Given data Start Marker

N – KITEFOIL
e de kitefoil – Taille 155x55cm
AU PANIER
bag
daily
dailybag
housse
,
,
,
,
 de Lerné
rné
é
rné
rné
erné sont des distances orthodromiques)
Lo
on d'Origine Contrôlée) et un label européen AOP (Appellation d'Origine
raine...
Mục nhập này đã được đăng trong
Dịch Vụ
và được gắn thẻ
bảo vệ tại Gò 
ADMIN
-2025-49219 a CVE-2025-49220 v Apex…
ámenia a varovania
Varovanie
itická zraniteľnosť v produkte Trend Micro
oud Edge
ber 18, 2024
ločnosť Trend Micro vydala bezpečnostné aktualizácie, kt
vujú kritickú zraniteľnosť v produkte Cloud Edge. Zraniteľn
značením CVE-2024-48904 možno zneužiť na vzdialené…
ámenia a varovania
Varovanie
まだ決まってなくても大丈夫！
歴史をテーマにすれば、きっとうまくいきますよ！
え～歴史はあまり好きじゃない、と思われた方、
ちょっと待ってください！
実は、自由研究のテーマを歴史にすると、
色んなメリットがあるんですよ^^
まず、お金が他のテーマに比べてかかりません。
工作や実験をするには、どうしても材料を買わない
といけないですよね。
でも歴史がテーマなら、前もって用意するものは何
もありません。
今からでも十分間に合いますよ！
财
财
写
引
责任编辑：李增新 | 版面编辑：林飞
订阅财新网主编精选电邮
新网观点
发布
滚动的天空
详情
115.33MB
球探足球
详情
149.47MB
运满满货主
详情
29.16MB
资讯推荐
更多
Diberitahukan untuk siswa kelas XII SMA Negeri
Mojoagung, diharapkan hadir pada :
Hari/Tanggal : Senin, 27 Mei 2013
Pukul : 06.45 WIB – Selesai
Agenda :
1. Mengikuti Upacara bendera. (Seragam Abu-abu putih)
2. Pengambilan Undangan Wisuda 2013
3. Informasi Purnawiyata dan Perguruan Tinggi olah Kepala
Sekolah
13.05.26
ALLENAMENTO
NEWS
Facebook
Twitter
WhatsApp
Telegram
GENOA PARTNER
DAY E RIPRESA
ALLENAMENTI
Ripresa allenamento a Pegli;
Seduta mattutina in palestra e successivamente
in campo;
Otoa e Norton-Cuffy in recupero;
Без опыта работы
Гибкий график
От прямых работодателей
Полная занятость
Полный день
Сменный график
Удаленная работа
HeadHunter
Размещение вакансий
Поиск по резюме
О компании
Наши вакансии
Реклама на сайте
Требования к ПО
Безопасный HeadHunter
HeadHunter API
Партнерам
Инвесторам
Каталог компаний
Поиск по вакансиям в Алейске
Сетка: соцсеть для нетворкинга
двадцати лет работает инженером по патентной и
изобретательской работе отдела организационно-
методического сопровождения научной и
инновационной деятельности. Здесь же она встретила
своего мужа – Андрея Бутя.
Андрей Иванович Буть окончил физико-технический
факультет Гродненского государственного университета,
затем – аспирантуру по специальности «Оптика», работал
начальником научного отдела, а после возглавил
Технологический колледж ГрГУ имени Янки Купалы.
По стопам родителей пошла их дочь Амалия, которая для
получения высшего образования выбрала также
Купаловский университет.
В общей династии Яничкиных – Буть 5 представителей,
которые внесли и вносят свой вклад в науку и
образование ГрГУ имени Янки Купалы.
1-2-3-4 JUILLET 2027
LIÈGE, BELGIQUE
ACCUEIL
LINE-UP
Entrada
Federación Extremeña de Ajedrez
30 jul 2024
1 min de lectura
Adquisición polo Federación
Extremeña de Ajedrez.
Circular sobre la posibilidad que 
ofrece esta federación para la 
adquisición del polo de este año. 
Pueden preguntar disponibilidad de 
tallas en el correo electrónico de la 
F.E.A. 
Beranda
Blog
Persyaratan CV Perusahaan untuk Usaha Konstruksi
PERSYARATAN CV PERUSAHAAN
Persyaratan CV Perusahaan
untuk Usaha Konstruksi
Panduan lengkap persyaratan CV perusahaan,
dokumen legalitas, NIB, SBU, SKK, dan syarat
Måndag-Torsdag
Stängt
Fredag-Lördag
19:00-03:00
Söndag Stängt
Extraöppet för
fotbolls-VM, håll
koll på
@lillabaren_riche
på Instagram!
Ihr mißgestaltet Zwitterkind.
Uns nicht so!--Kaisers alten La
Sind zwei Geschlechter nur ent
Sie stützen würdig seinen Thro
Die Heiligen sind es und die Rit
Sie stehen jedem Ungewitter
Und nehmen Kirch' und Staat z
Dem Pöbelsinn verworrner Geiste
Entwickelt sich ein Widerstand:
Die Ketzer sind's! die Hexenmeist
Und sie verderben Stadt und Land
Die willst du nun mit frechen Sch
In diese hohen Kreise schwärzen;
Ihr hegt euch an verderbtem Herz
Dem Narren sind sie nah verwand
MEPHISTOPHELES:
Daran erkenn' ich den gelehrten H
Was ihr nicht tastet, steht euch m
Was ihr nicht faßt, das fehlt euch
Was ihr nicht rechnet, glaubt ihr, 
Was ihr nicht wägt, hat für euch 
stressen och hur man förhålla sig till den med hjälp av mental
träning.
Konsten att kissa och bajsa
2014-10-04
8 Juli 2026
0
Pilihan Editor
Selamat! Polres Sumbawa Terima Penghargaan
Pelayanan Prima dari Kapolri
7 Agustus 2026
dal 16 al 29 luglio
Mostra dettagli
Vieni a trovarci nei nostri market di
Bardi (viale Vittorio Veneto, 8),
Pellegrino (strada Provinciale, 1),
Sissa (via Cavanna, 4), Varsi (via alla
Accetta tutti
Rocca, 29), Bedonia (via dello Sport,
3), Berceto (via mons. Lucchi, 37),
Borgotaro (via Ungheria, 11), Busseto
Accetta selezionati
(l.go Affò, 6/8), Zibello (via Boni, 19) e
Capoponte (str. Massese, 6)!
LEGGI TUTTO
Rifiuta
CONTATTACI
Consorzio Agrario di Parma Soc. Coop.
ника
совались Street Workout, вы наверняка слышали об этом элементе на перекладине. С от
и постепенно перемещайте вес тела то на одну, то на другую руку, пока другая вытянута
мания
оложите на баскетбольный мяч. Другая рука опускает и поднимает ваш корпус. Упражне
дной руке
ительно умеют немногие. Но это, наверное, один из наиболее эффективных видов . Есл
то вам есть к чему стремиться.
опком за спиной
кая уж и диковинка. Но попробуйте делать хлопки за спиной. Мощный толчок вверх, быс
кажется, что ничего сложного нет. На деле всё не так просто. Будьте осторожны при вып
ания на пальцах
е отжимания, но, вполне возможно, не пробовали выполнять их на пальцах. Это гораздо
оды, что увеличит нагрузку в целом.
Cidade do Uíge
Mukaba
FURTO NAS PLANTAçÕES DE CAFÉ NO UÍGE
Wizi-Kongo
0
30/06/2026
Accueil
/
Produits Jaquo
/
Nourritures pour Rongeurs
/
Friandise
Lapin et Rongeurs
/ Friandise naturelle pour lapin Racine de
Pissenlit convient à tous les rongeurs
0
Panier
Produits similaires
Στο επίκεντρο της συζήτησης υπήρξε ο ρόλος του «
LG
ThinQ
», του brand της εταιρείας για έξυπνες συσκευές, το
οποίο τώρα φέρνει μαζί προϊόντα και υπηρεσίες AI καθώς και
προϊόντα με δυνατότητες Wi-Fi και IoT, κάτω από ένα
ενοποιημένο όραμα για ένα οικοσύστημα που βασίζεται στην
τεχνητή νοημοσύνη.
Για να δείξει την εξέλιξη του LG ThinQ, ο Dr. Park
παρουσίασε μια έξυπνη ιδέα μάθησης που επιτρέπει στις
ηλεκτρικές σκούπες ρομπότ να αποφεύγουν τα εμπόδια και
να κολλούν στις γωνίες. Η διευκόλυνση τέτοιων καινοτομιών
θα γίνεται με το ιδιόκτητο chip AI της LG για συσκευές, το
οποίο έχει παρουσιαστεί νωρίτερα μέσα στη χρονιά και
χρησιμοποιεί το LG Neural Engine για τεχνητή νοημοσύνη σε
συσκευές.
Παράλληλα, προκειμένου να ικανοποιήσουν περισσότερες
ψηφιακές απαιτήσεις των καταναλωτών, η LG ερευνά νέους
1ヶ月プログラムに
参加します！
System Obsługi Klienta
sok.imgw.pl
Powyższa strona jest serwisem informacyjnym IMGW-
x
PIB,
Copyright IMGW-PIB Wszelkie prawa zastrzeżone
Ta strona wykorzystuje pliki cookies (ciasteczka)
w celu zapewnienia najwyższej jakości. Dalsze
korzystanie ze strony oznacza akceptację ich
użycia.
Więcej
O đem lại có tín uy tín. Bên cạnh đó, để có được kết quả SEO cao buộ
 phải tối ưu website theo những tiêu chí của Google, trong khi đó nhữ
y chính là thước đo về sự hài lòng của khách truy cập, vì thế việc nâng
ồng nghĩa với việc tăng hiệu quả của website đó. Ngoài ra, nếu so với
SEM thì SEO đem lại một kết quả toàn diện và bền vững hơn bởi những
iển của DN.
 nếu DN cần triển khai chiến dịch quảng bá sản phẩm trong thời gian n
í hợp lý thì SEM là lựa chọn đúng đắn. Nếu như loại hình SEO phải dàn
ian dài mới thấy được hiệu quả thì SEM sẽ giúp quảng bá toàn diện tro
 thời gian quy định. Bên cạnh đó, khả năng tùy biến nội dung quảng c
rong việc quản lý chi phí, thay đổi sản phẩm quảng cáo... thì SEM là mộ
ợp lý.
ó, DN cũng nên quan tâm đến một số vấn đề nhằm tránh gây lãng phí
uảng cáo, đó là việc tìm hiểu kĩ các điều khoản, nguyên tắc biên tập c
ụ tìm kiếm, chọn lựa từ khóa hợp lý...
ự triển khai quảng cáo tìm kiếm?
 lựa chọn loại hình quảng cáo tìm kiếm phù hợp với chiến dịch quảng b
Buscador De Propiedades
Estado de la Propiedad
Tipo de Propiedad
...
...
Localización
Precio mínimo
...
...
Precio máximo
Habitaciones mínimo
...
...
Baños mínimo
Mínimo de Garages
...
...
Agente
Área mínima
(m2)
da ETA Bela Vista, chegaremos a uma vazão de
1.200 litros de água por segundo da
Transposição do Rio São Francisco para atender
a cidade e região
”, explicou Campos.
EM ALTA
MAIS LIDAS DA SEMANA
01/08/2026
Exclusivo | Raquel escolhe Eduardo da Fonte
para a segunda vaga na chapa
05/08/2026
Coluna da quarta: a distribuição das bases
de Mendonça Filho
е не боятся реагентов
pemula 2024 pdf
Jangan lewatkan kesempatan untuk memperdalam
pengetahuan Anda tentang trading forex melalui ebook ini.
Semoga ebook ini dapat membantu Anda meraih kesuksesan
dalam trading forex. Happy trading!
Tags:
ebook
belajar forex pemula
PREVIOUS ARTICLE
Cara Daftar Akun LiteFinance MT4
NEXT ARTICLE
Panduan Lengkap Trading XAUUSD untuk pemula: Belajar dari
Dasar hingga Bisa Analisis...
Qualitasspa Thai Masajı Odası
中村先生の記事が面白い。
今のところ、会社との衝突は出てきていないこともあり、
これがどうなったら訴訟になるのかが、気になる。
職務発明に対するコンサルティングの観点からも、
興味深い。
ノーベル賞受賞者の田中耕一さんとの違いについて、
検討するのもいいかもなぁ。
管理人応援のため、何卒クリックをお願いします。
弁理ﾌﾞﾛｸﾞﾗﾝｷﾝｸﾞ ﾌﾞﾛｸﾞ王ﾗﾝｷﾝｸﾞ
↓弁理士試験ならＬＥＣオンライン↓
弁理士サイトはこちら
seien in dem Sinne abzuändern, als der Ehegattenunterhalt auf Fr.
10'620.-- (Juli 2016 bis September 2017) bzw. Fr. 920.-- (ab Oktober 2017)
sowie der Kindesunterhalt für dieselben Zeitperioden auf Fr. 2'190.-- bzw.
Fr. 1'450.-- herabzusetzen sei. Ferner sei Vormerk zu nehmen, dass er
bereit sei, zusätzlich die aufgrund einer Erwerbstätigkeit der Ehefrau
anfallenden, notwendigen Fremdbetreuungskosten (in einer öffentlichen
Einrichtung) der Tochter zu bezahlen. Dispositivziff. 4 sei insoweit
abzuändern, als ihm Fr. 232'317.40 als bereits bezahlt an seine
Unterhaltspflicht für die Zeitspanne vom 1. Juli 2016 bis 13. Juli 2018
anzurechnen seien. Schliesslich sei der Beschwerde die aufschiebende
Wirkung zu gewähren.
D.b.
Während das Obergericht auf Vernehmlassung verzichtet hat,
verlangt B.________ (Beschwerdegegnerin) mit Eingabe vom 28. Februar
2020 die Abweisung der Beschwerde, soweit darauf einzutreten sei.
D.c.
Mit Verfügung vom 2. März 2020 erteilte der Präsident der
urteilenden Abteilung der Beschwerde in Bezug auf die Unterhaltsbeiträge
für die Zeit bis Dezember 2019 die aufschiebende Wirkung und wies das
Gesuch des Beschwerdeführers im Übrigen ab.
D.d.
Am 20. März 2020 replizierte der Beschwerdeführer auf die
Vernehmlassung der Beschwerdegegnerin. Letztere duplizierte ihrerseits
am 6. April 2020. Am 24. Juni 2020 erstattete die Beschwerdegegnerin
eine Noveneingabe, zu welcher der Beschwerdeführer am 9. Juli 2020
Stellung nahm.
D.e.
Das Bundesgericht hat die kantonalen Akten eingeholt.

Given data End Marker

▶ **Directive**
Report all lines above with "einer".

▶ **Answer box**
bereit sei, zusätzlich die aufgrund einer Erwerbstätigkeit der Ehefrau
anfallenden, notwendigen Fremdbetreuungskosten (in einer öffentlichen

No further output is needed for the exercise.